Monsieur le président, monsieur le ministre, mes chers collègues, nous partageons le constat : la situation de l’eau en Guadeloupe est un problème à bien des égards – citoyens sujets à de nombreuses coupures, dépenses trop importantes, gaspillage de la ressource, non-entretien du réseau, dette abyssale des structures gestionnaires, tarification et facturation opaques.
Il était plus qu’urgent d’agir au bénéfice des usagers, d’agir contre le gaspillage de l’eau et d’améliorer véritablement la qualité de celle-ci.
Si plusieurs initiatives se sont succédé afin de résoudre ces difficultés, rien n’avait permis, à ce jour, d’envisager une réelle restructuration pérenne, apte à résoudre les problèmes structurels du système de gestion de l’eau en Guadeloupe.
Surmontant l’échec des tentatives passées, le texte issu des travaux de la commission mixte paritaire, qui refond la gouvernance du service public de l’eau, est une victoire en soi.
Le Parlement a, dans son ensemble, perçu le constat de carence du système actuel, également partagé par les acteurs institutionnels locaux et par l’ensemble des habitants.
La rénovation concrète que permet ce texte est certes nécessaire, mais pas suffisante : il est urgent de réagir et de permettre un moindre gaspillage de l’eau pour les usagers, tout comme une amélioration forte de sa qualité.
Lors de l’examen de cette proposition de loi, en février dernier, nous avons eu l’occasion de rappeler les travaux du groupe régional d’experts sur le climat (GREC). Dans un rapport de novembre 2020, le GREC a pointé l’immense gâchis de l’eau : « En 2016, le volume d’eau consommé était de 26, 4 millions de m3, alors que 73, 1 millions de m3 étaient produits. » Les pertes représentent donc 177 % de la consommation.
Ses conclusions sont sans appel : pour un litre d’eau consommé, un litre et demi de perdu, ce qui entraîne une pression bien trop importante sur les ressources comme les eaux souterraines du Nord Grande-Terre.
De plus, la qualité de l’eau est « inquiétante », en raison « du très mauvais niveau d’assainissement et de l’utilisation historique de polluants » comme le chlordécone.
Pour la Guadeloupe, le GREC a aussi mis en avant de possibles problèmes de sécheresse en se fondant sur des prévisions de précipitations qui diminueront dans une large partie des zones habitées.

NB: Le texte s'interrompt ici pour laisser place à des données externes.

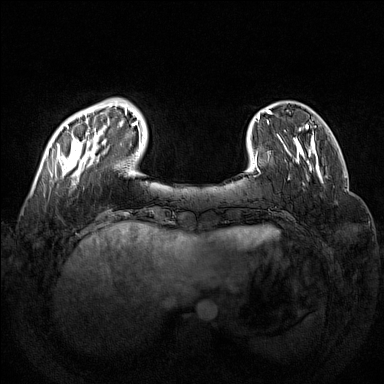
Breast MRI (dynamic contrast-enhanced), one axial slice; position 30 of 160 along the scan axis; dynamic contrast-enhanced series, time point 2 of 7 at this slice position (early post-contrast); 1.5 T; TE 1.8 ms, TR 5 ms; 1 mm slice thickness; 384 × 384 image matrix, field of view 350 × 350 mm. Female patient.
Annotated regions visible in this slice (semi-automatically segmented with operator editing):
- enhancing-tissue mask used for the functional tumour volume (all voxels passing the contrast-enhancement thresholds inside the analysis volume; usually the tumour): bounding box (x1, y1, x2, y2) in pixels: (57, 98, 133, 185)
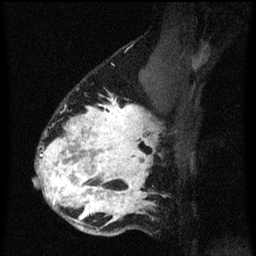
Breast MRI (dynamic contrast-enhanced), one sagittal slice; slice 44 of 60 in the series (ordered by position); dynamic contrast-enhanced series, image 2 of 3 at this slice position (ordered by acquisition); 1.5 T; TE 4.2 ms, TR 8.4 ms; 256 × 256 image matrix, field of view 180 × 180 mm. Patient: female, 34 years. From the clinical record (not read from this slice): setting: breast cancer imaged before/during neoadjuvant chemotherapy; receptor status: HR-positive, HER2-negative.
Outlined on this slice (semi-automatic segmentation, software-assisted and operator-edited):
- analysis volume of interest (the breast-tissue region the enhancement analysis was run in; not a lesion): box from (x=34, y=58) to (x=171, y=237) px
- tumour enhancement mask (voxels above the 70 % enhancement threshold inside the analysis volume of interest): (x=38, y=98)–(x=157, y=229)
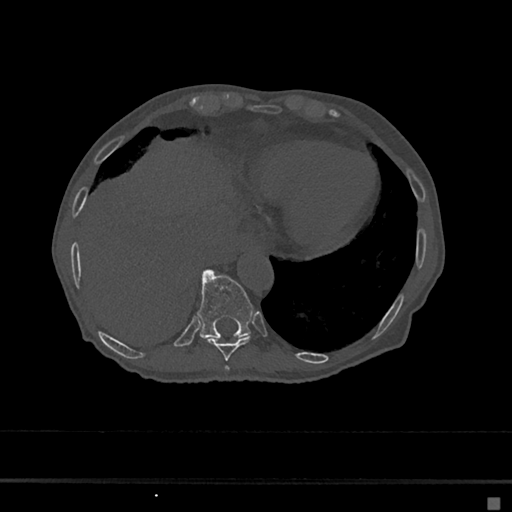
CT including the spine, one axial slice; slice 247 of 797 in the series (ordered by position); 120 kVp; bone window (W 1800 / L 400 HU); 0.5 mm slice thickness; 512 × 512 image matrix, field of view 360 × 360 mm. Female patient, age 68 years. Case-level facts recorded for this patient, not image findings: primary cancer: renal.
Annotated regions visible in this slice (semi-automatic segmentation, software-assisted and operator-edited):
- T10 vertebra: bounding box <197,270,253,339> (left, top, right, bottom; pixels)
- T8 vertebra: <224,367,229,371>
- T9 vertebra: <207,337,251,361>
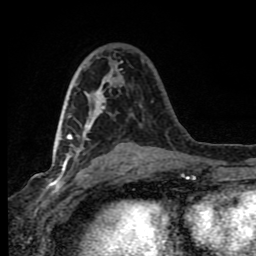
Breast MRI (dynamic contrast-enhanced), one axial slice; slice 41 of 80 in the series (ordered by position); cropped to one breast; dynamic contrast-enhanced series, time point 2 of 8 at this slice position (early post-contrast); 1.5 T; TE 4.2 ms, TR 7 ms; 2 mm slice thickness; 256 × 256 image matrix, field of view 150 × 150 mm. Female patient.
Structures marked on this image (semi-automatically segmented with operator editing):
- enhancing-tissue mask used for the functional tumour volume (all voxels passing the contrast-enhancement thresholds inside the analysis volume; usually the tumour): bounding box (x1, y1, x2, y2) in pixels: (63, 75, 112, 172)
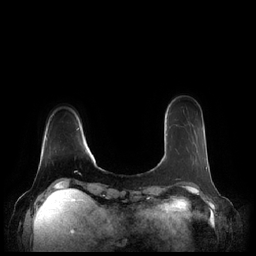
Breast MRI (dynamic contrast-enhanced), one axial slice; slice 44 of 248 in the series (ordered by position); dynamic contrast-enhanced series, time point 2 of 7 at this slice position (early post-contrast); 1.5 T; TE 1.9 ms, TR 4.1 ms; 0.8 mm slice thickness; 256 × 256 image matrix, field of view 340 × 340 mm. Female patient.
Structures marked on this image (semi-automatic segmentation, software-assisted and operator-edited):
- enhancing-tissue mask used for the functional tumour volume (all voxels passing the contrast-enhancement thresholds inside the analysis volume; usually the tumour): box from (x=193, y=163) to (x=207, y=169) px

L’article 1er met en place une autorité unique, sous une forme proche d’un syndicat mixte dirigé par un comité syndical. Il conserve deux apports sénatoriaux majeurs.
Premièrement, la possibilité d’une future adhésion, de manière plus souple, de nouvelles collectivités au syndicat mixte, sans avoir à passer par une lourde réécriture législative.
Deuxièmement – et c’est essentiel –, l’ouverture d’une réflexion sur la tarification sociale de l’eau.
À titre personnel, je regrette toujours l’absence de personnes qualifiées et de représentants d’associations d’usagers au sein de ce comité syndical. Au regard des enjeux, ces personnes devraient pouvoir non seulement commenter les décisions de cette nouvelle institution, mais aussi y participer pleinement.
Par ailleurs, les conditions de transfert de la dette, qui font aussi l’objet de cet article 1er, ont des contours trop flous.
Si l’article 2 prend bien en compte l’apport sénatorial d’une audition annuelle obligatoire du président du comité syndical, les pouvoirs de la commission de surveillance restent trop faibles.
Cette réforme ne sera que le premier pas important d’une gestion durable de l’eau en Guadeloupe.
En ce qui concerne le financement et les modalités de transition entre les deux systèmes, notre groupe reste prudent et attend un engagement financier fort de l’État, comme nous l’avons rappelé en première lecture.
Notre groupe appelle à la plus grande vigilance sur le transfert des dettes actuelles à la nouvelle structure. Une attention particulière devra être portée au volume des dettes transférées, ainsi qu’aux dettes qui resteraient à la charge des entités actuelles.
Aussi, tout en alertant sur ces points de vigilance fondamentaux, le groupe Écologiste – Solidarité et Territoires votera ce texte.